Australian Manufacturing Workers Union food and confectionary division Victorian secretary Bronwyn Halfpenny spoke to Green Left Weekly's Sue Bolton about the changes that jailed unionist Craig Johnston brought to the Victorian AMWU branch after he became AMWU metal division secretary in 1998 and then the union's state secretary in 2000.
According to Halfpenny, one of Johnston's achievements was the introduction of a hardship fund to help sustain members who are on strike. Johnston proposed for a hardship fund at national and state conferences since the mid-1990s, but it was only when he became state secretary in 2000 that the fund was established in the Victorian branch.
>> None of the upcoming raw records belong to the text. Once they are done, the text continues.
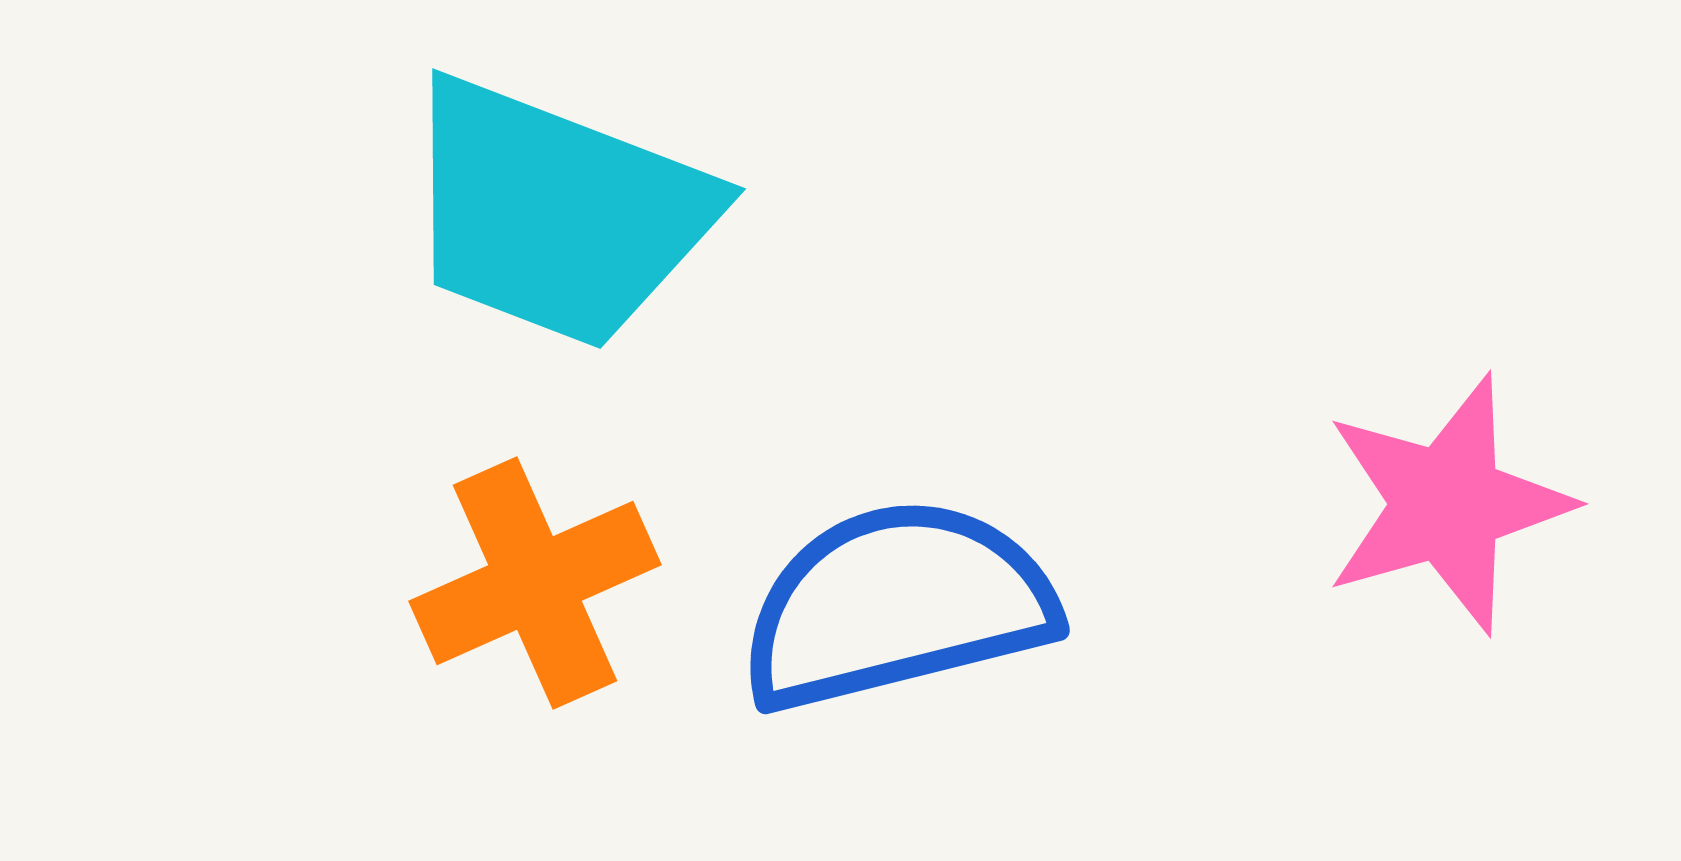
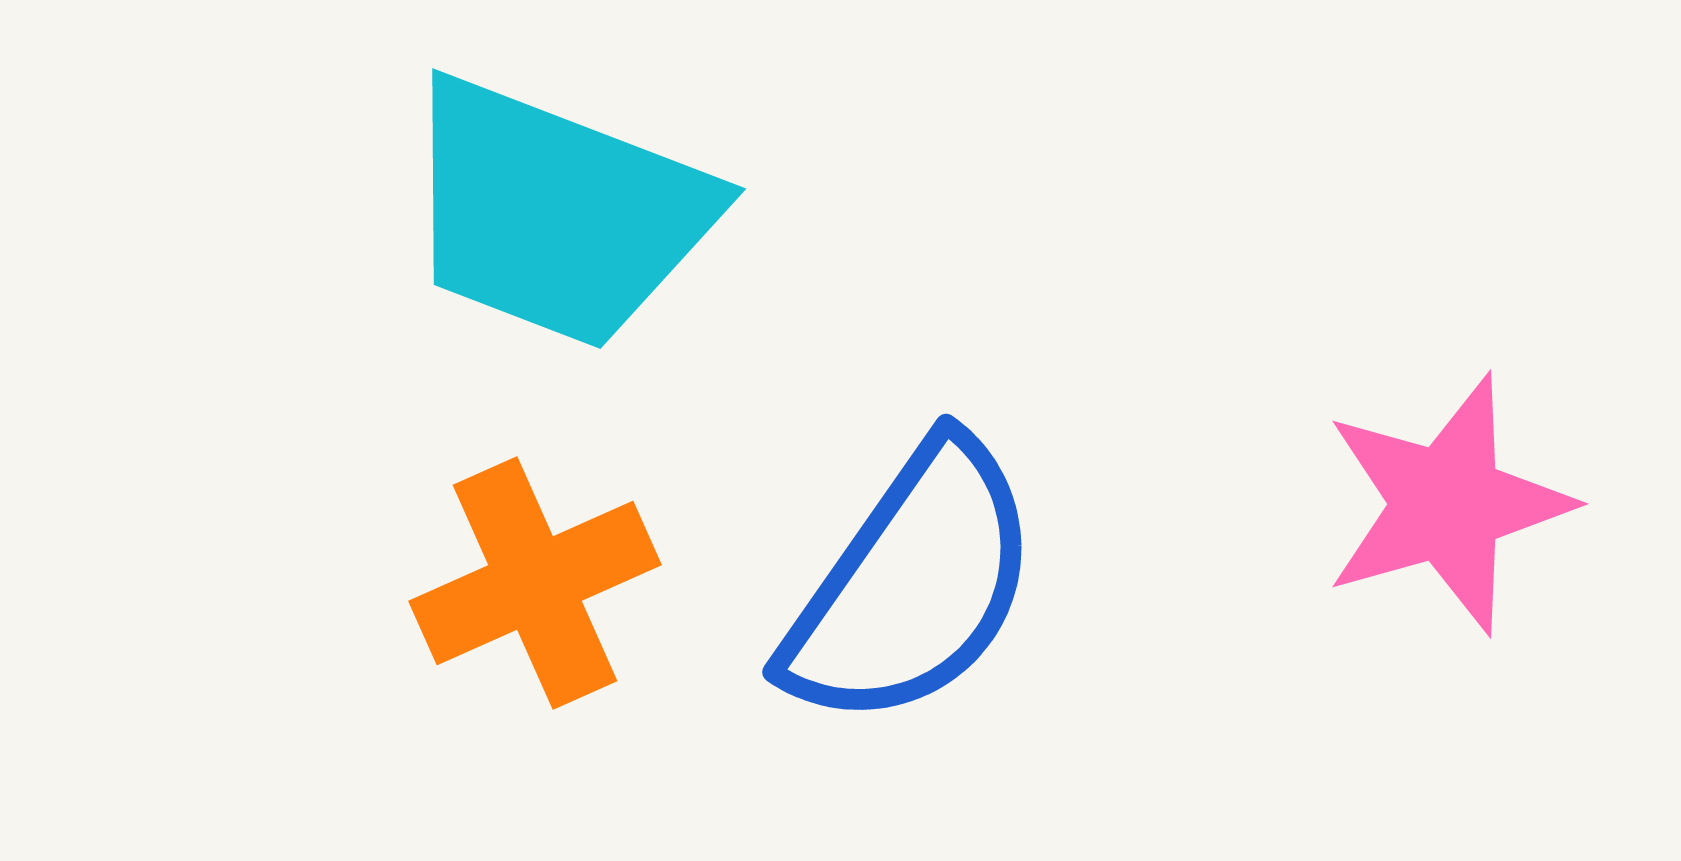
blue semicircle: moved 15 px right, 20 px up; rotated 139 degrees clockwise
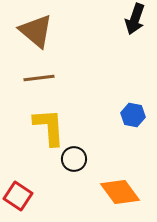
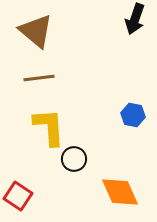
orange diamond: rotated 12 degrees clockwise
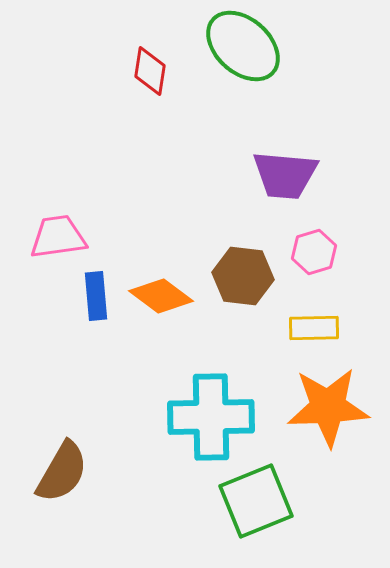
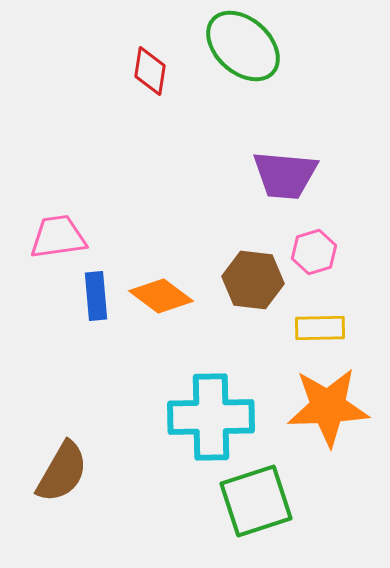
brown hexagon: moved 10 px right, 4 px down
yellow rectangle: moved 6 px right
green square: rotated 4 degrees clockwise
It was then established nationally.
Halfpenny explained the importance of the fund: "If people were locked out or on strike, for the first time ever, they could get a regular income. While it wasn't a lot, it was money that members were guaranteed while they weren't getting any wages."
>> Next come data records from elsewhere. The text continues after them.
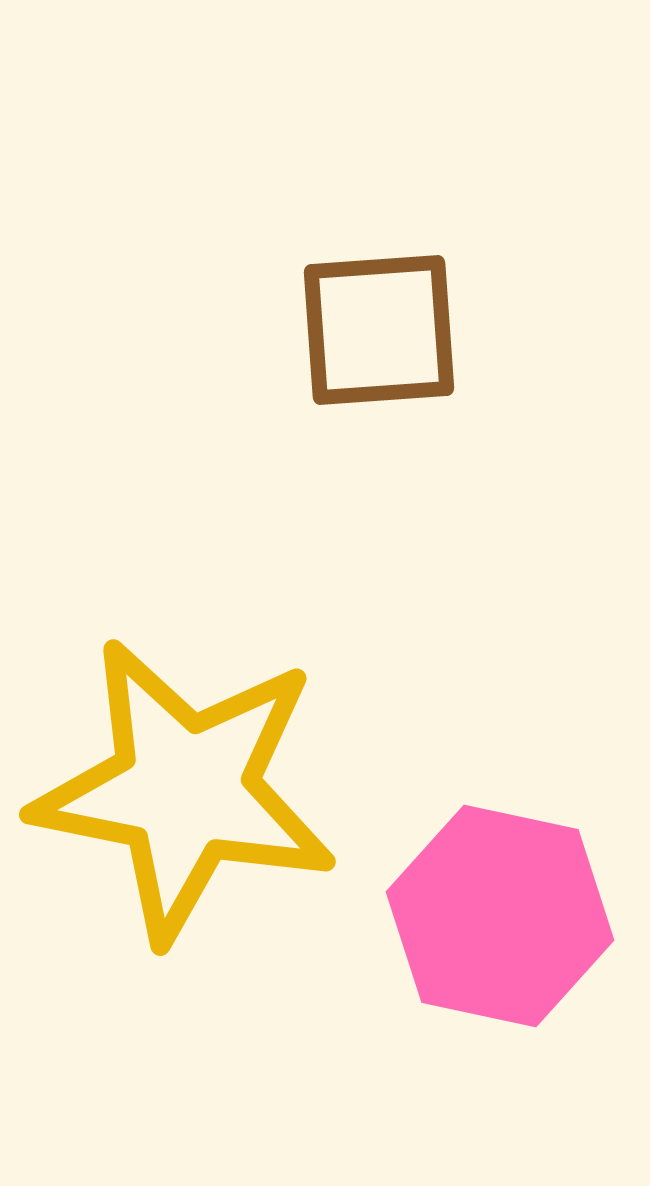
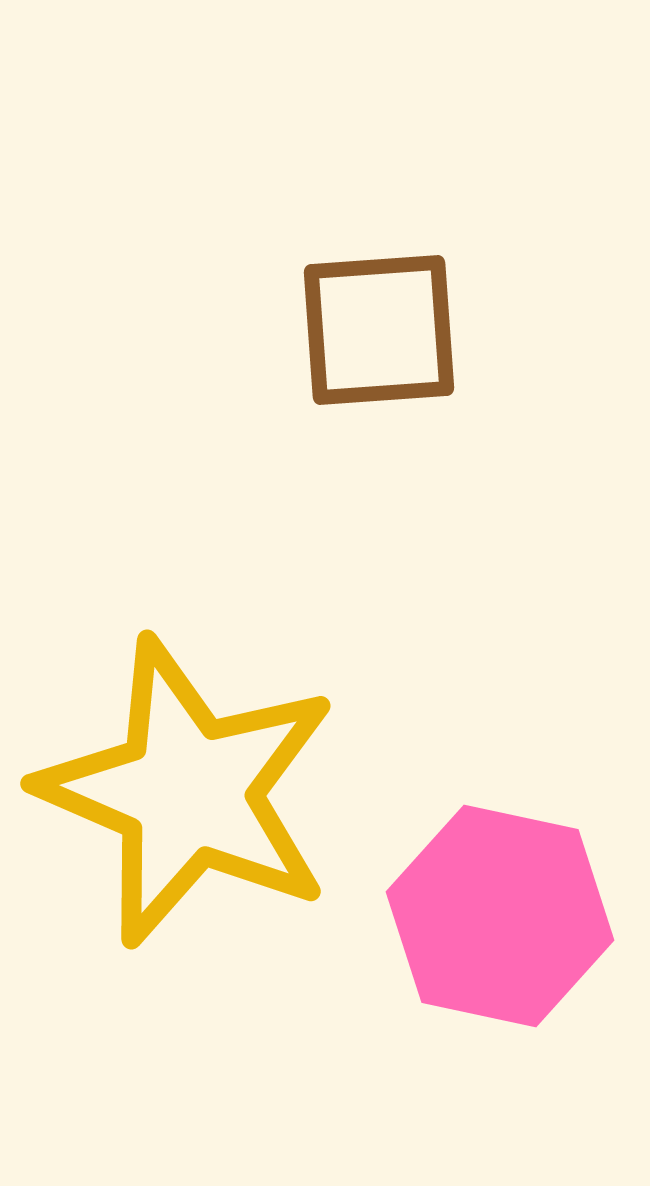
yellow star: moved 3 px right, 2 px down; rotated 12 degrees clockwise
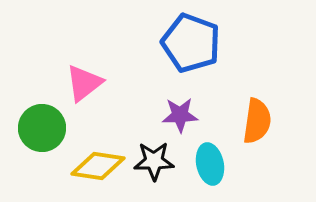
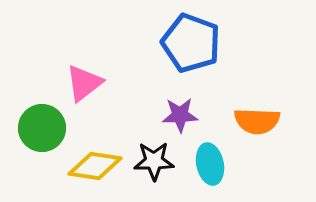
orange semicircle: rotated 84 degrees clockwise
yellow diamond: moved 3 px left
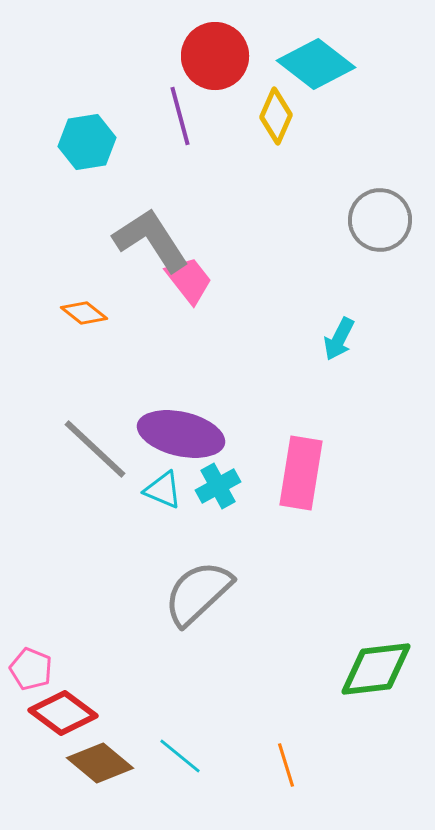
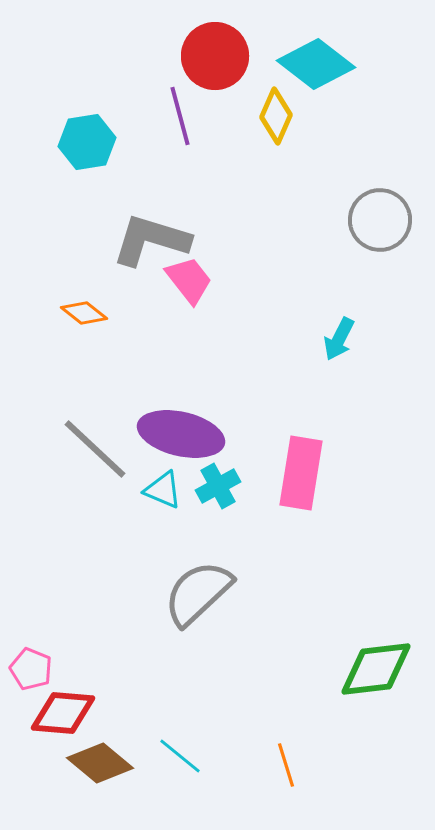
gray L-shape: rotated 40 degrees counterclockwise
red diamond: rotated 32 degrees counterclockwise
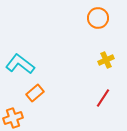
Food and confectionary members benefited from the hardship fund during a dispute with Nestle at Echuca in 2001 when there was a lockout for around eight weeks. Halfpenny explained that disputes involving the food and confectionary division are a bit different to disputes in the metals sector, because "you're talking about the whole production site, where you can have more than 100 on strike ... You can have collections and support 10 people, but when it's 100 people, it's impossible to collect enough to provide a proper income."
The hardship fund "was part of the reason that people were able to hang out until they got a good agreement at Echuca. And from winning that dispute, workers are still benefiting because the company knows that those workers can do it again if the company tries to do the wrong thing."
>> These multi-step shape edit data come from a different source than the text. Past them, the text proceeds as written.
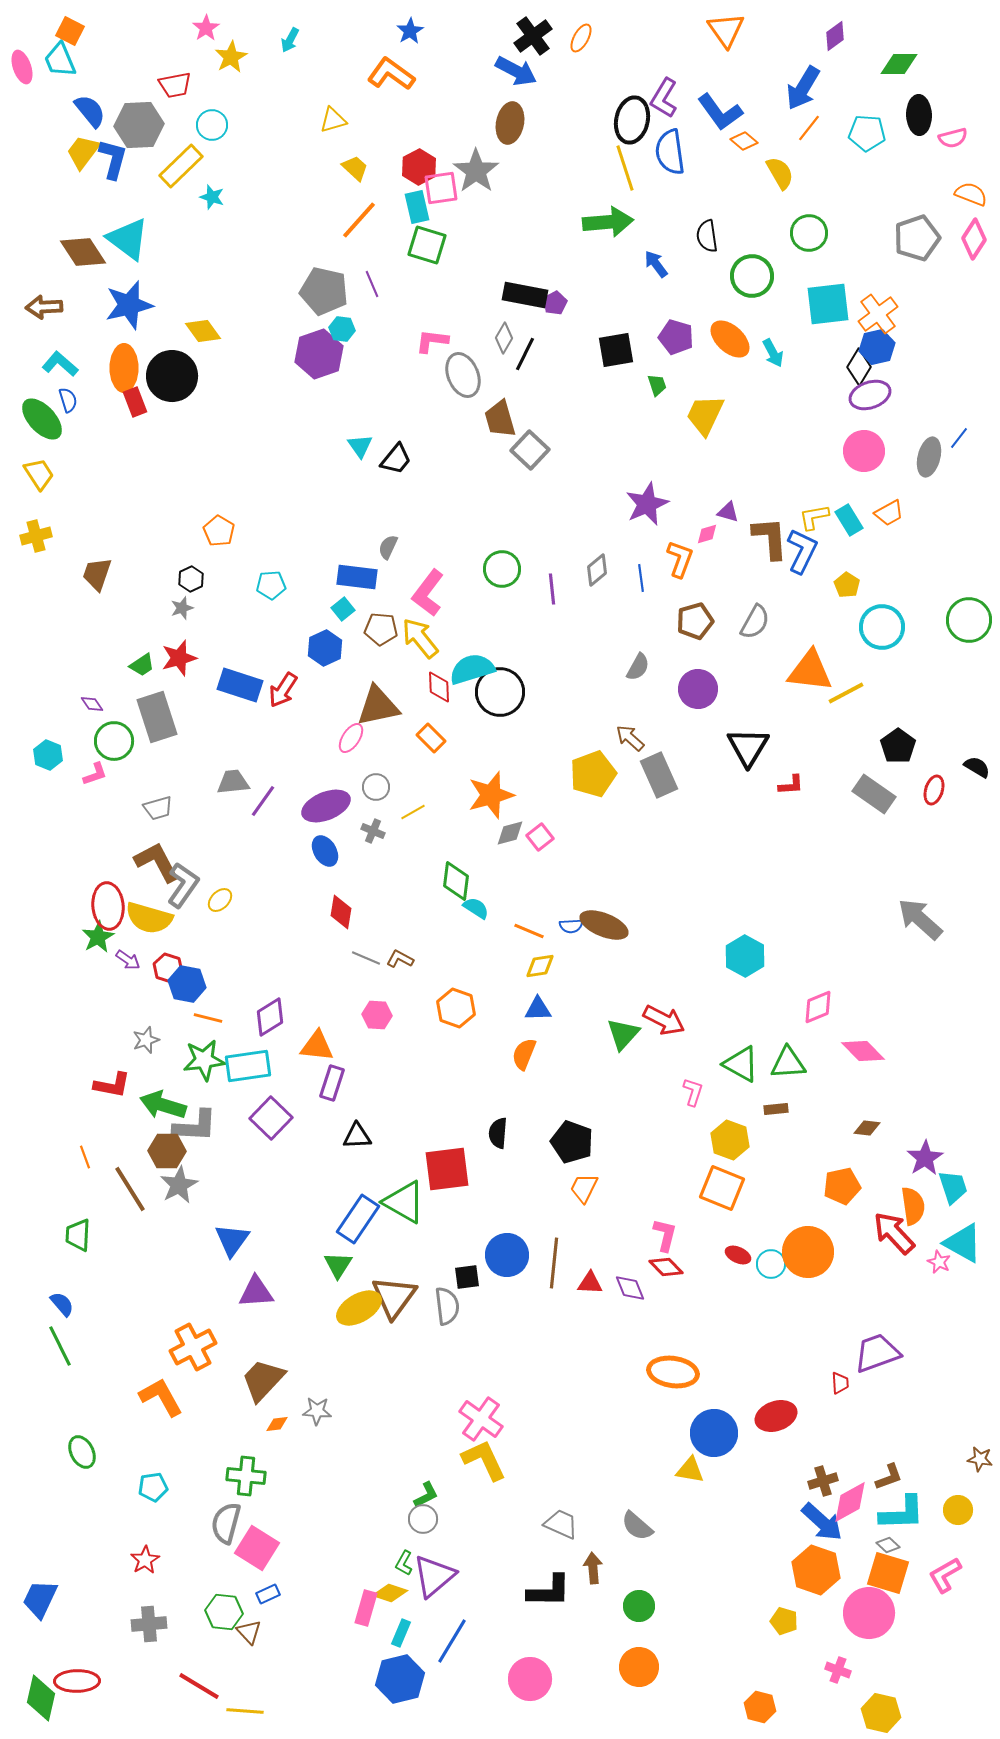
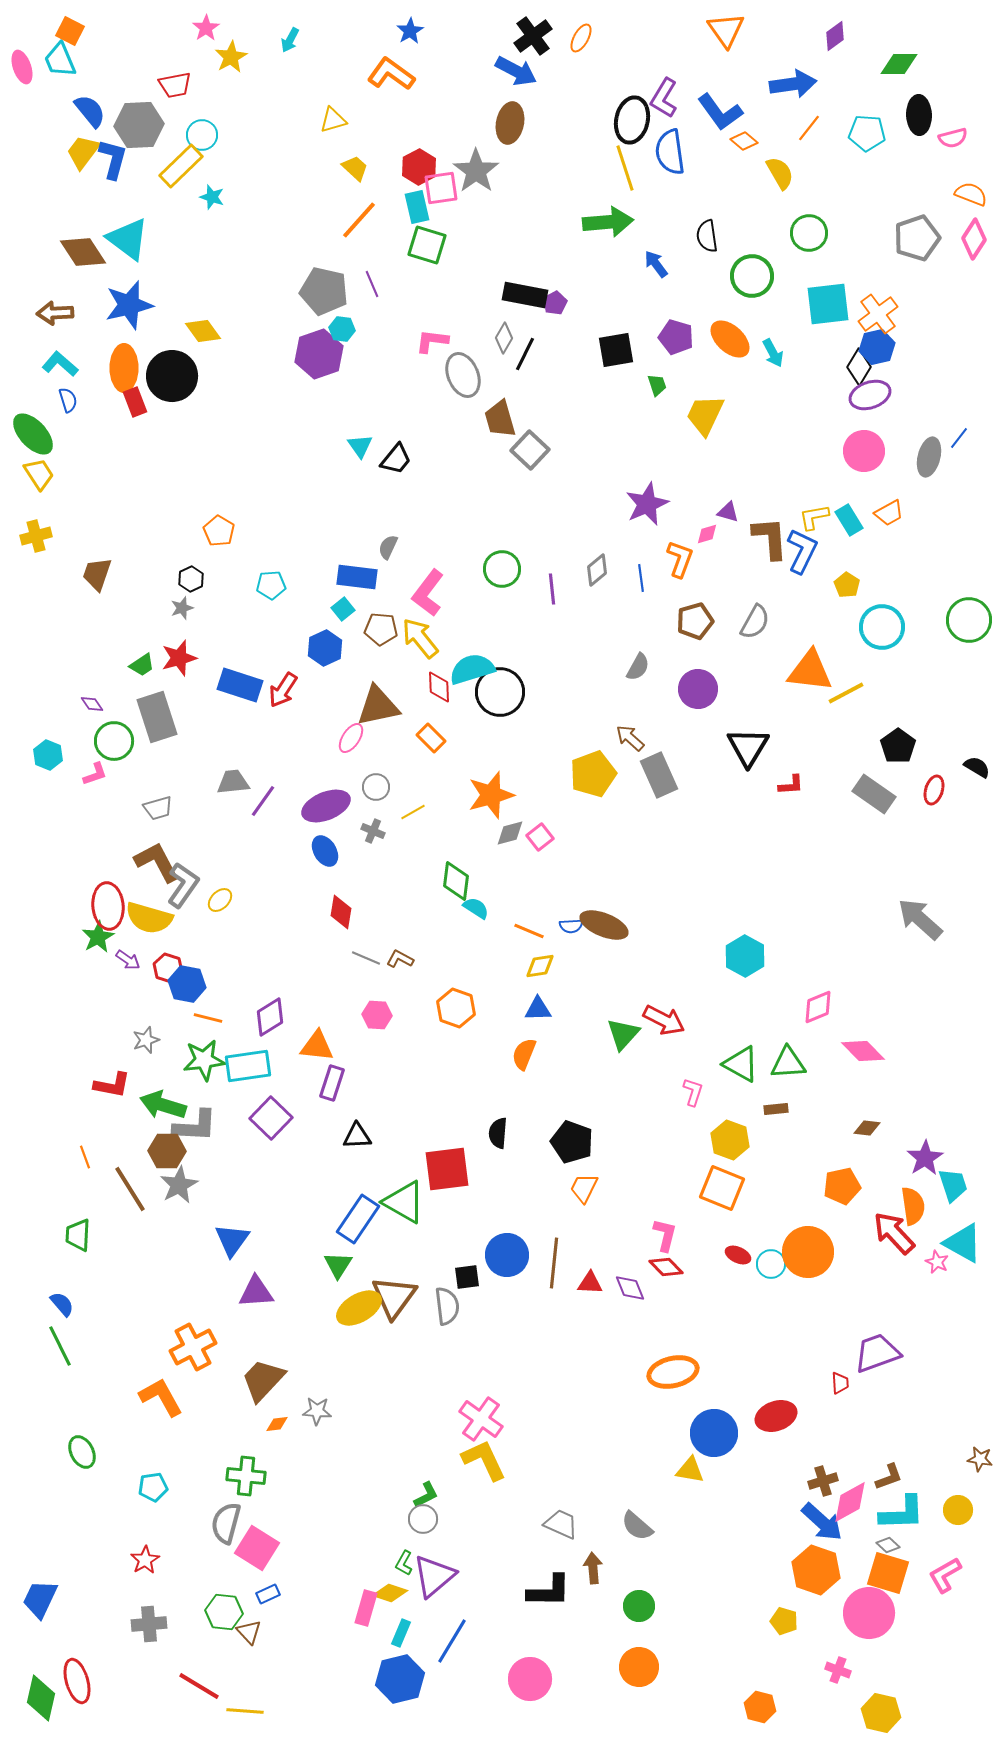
blue arrow at (803, 88): moved 10 px left, 4 px up; rotated 129 degrees counterclockwise
cyan circle at (212, 125): moved 10 px left, 10 px down
brown arrow at (44, 307): moved 11 px right, 6 px down
green ellipse at (42, 419): moved 9 px left, 15 px down
cyan trapezoid at (953, 1187): moved 2 px up
pink star at (939, 1262): moved 2 px left
orange ellipse at (673, 1372): rotated 21 degrees counterclockwise
red ellipse at (77, 1681): rotated 75 degrees clockwise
Halfpenny contrasted this to a dispute with Simplot in Echuca in 1997 when the company sacked all the workers. "That was when there wasn't a hardship fund and before Craig was elected. There were some terrible stories of extreme financial hardship.
"Also, when people are in long drawn out disputes, if they don't get strong leadership support, they lose confidence. At Simplot, there was no leadership support [from AMWU state secretary John Corsetti]. While the workers won in the sense that they got their jobs back, there wasn't the feeling of achievement, of confidence from going back to work under good conditions."
Halfpenny also compared the outcomes of two disputes with Heinz. More than 10 years ago, Heinz moved tomato processing out of its Dandenong plant and set up a new factory in Gigaree in northern Victoria. The union failed to get an agreement for the new plant, so no workers at the Gigaree plant were in the union and everyone was on an individual contract. They had a 38-hour work week instead of the 36-hour work week, the wages were terrible and they had no rights.
After Johnston's election, the Dandenong factory announced that it would set up a baby food plant at Echuca. Halfpenny said that "when we spoke to workers at Dandenong, because of what happened with the Gigaree plant, they had no confidence and a defeatist attitude."
The company wanted a 38-hour work week and lower wages for the Echuca plant. "But through Craig's leadership, the contractors at the Dandenong plant stopped work and put industrial pressure on the company. Craig also organised to put industrial pressure on the company in Echuca when they were building the new plant.
"As a result, we got an agreement that maintained the hours of work at 36, the wage rates, and other conditions that applied at Dandenong."
Halfpenny said that "prior to Craig's leadership, in workplaces where there were food production and maintenance people, we were operating as two different groups with no solidarity, no unity. There was animosity and hostility between maintenance and food production workers. At Nestle Packenham, we had a picket line many years ago when everyone got sacked and maintenance kept working. At Unilever, production workers were out for 18 weeks and maintenance kept working.
"When Craig was elected, he brought in solidarity between different groups of workers within a workplace and across workplaces. Through that solidarity and unity, so much more was achieved.
"At Lactos Fresh, the company sacked everybody. Then we found out that they were starting a new factory around the corner and needed machinery put in. Again through Craig, there were bans and that machinery wasn't put in. Our members were picketing the place. The maintenance [workers] and contractors respected the picket line. From that, everybody got their job back and maintained the 36-hour work week.
"The thing is, we need each other. In production, it's the morale of having everybody stopping work at the same time. Production [workers] see maintenance as stronger because they've got a trade. But also, maintenance needs a strong production section because in places where production hasn't been [covered by AMWU] food and confectionary, and maintenance is getting better conditions, the maintenance gets contracted out. If you've got a weak production membership and a strong maintenance membership, then the likelihood of the company trying to contract maintenance out is much greater.
"It was Craig who went back to the concept of industry-wide pattern bargaining. Craig was instrumental in having non-wage conditions like long service leave and income protection in agreements and then making them the standard because of pattern bargaining."
From Green Left Weekly, December 15, 2004.